### Action item
Return, character for character, the lines of the listing below from the one containing "## À propos de moi" through the one containing "N'hésitez pas à", including both of those lines.

Dataset records Block Start

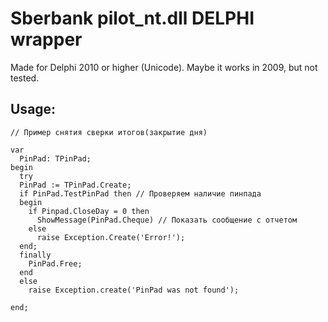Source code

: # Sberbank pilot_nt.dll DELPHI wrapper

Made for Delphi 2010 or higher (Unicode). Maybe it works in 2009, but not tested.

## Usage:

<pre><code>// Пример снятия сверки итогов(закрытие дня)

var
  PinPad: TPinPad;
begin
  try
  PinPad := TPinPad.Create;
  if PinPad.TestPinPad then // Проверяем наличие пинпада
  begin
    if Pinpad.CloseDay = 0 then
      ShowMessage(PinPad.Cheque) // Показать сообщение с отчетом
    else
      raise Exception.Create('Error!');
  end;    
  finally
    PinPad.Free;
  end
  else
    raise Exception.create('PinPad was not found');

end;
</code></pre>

Dataset records Block End
Dataset records Block Start

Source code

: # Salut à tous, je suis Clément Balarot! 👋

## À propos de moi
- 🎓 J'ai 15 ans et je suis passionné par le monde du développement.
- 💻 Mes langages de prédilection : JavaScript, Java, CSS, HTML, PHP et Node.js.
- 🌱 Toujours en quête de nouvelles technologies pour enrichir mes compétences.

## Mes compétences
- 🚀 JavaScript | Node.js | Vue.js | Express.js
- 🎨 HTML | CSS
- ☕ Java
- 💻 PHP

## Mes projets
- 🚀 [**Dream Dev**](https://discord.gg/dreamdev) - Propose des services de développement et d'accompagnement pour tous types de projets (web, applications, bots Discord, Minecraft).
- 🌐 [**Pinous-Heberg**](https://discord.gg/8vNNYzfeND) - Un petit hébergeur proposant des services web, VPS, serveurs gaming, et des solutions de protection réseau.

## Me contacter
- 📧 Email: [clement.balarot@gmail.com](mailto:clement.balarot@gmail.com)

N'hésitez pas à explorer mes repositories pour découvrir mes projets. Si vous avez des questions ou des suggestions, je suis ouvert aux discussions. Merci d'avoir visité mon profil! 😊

Dataset records Block End

### Answer area
## À propos de moi
- 🎓 J'ai 15 ans et je suis passionné par le monde du développement.
- 💻 Mes langages de prédilection : JavaScript, Java, CSS, HTML, PHP et Node.js.
- 🌱 Toujours en quête de nouvelles technologies pour enrichir mes compétences.

## Mes compétences
- 🚀 JavaScript | Node.js | Vue.js | Express.js
- 🎨 HTML | CSS
- ☕ Java
- 💻 PHP

## Mes projets
- 🚀 [**Dream Dev**](https://discord.gg/dreamdev) - Propose des services de développement et d'accompagnement pour tous types de projets (web, applications, bots Discord, Minecraft).
- 🌐 [**Pinous-Heberg**](https://discord.gg/8vNNYzfeND) - Un petit hébergeur proposant des services web, VPS, serveurs gaming, et des solutions de protection réseau.

## Me contacter
- 📧 Email: [clement.balarot@gmail.com](mailto:clement.balarot@gmail.com)

N'hésitez pas à explorer mes repositories pour découvrir mes projets. Si vous avez des questions ou des suggestions, je suis ouvert aux discussions. Merci d'avoir visité mon profil! 😊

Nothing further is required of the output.